Another possible explanation for the differences in social desirability bias is that data were collected through face-to-face interviews. This means that what the patients reported might differ from how they might behave under real conditions, because they might have been influenced by the desire to act in a “socially desirable” way. Saudi Arabia is a collectivist society that emphasizes the importance of maintaining relationships with others. Therefore, it might not have been socially desirable for the Saudi participants to express all of their personal experiences with stigma and its impact on their lives.

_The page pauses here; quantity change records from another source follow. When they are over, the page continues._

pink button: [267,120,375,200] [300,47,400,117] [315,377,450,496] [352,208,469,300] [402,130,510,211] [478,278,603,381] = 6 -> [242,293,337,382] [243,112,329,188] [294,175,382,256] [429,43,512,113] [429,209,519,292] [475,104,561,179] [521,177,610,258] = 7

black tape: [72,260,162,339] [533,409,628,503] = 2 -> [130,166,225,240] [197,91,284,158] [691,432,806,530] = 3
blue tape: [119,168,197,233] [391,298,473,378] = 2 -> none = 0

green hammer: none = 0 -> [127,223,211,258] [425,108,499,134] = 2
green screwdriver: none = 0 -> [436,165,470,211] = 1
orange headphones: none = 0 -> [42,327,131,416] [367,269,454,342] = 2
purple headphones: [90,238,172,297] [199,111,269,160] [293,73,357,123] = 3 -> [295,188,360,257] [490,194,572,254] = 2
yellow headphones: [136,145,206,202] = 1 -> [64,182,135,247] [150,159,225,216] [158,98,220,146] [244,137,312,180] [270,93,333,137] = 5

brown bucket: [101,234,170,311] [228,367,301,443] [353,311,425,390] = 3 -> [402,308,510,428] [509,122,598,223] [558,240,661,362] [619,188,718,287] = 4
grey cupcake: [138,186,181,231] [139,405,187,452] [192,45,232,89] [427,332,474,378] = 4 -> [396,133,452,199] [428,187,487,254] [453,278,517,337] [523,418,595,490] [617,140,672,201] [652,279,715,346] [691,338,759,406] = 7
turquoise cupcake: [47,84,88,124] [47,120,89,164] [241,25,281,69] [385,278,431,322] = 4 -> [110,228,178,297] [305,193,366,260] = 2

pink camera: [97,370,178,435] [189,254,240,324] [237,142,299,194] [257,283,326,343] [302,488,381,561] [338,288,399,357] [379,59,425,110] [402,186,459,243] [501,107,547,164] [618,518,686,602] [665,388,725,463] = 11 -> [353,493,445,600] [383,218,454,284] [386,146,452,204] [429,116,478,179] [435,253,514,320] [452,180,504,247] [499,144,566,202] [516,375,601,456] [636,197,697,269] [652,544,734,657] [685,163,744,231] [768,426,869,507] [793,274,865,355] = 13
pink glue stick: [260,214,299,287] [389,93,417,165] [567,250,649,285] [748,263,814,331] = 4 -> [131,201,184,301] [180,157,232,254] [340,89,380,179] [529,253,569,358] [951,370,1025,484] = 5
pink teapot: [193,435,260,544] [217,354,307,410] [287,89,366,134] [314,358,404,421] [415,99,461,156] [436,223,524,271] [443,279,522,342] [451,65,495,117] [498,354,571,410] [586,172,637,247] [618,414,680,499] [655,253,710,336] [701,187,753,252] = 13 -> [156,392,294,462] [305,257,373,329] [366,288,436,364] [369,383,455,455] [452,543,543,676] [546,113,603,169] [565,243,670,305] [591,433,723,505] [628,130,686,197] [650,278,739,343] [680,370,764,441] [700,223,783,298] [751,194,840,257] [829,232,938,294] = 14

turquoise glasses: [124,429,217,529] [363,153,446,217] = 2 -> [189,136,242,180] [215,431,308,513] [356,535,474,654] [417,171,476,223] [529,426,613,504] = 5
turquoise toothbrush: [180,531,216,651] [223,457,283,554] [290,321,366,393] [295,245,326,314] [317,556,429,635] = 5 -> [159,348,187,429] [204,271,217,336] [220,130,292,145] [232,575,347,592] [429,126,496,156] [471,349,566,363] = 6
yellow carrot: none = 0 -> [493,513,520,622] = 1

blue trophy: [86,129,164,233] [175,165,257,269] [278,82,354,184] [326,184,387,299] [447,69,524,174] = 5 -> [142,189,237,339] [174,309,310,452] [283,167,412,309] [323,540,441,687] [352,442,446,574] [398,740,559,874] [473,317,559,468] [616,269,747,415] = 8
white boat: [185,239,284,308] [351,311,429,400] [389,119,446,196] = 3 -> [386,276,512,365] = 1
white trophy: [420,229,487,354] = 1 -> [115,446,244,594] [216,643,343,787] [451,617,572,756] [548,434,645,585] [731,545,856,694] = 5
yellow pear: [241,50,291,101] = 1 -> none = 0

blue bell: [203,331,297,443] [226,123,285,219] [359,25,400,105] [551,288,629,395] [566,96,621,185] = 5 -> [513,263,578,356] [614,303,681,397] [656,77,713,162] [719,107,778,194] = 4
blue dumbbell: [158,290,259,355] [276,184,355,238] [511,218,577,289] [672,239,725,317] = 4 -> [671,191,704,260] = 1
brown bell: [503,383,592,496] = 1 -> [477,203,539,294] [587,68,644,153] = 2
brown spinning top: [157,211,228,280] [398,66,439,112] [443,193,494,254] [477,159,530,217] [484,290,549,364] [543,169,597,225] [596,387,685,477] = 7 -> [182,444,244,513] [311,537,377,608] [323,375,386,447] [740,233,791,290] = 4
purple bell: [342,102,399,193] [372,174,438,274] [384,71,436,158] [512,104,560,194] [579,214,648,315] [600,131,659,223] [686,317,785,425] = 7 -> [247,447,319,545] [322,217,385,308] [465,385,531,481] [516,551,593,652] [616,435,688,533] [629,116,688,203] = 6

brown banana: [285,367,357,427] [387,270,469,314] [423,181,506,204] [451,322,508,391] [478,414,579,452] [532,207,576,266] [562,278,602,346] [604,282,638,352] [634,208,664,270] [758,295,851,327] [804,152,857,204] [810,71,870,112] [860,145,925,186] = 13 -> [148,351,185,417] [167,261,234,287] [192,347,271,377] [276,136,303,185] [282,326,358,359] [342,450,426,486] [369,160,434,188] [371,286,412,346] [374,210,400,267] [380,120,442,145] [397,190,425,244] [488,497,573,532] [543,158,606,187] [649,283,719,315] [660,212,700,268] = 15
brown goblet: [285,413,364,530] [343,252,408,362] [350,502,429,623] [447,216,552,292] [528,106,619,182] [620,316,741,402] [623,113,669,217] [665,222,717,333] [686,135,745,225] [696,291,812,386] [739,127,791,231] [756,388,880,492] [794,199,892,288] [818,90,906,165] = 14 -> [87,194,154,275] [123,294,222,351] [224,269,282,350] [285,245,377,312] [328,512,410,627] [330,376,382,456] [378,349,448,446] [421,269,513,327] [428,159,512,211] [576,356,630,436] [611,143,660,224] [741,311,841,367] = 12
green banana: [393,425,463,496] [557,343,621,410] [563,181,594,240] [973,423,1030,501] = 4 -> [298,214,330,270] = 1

Additionally, a convenience sampling method was used, which introduces a risk of bias because of the underrepresentation of the population. However, convenience sampling is a cost-effective method for rapidly targeting a sample and easily gathering focused information, which was necessary as we had a limited number of patient volunteers available for face-to-face interviews. Finally, although patients with severe psychosis (e.g., paranoid delusion) were excluded, the participants may still have had paranoid traits that could be associated with negative interpretation bias [23].

Conclusions

We conclude that more than half of the Saudi participants with a mood disorder avoided situations that might be potentially stigmatizing. Based on our analyses, there are higher patient-reported levels of stigma in Canada and Korea than in Saudi Arabia. Cultural differences and family involvement in patient care could significantly impact self-stigmatization among people with mood disorders. Additionally, the ISE was deemed to be a reliable tool.

Based on our findings, we recommend conducting future studies to address stigma using larger patient sample sizes. Additionally, family support programs could help to reduce stigmatization, which could consequently increase compliance. We suggest examining the attitudes of patients’ families in greater detail.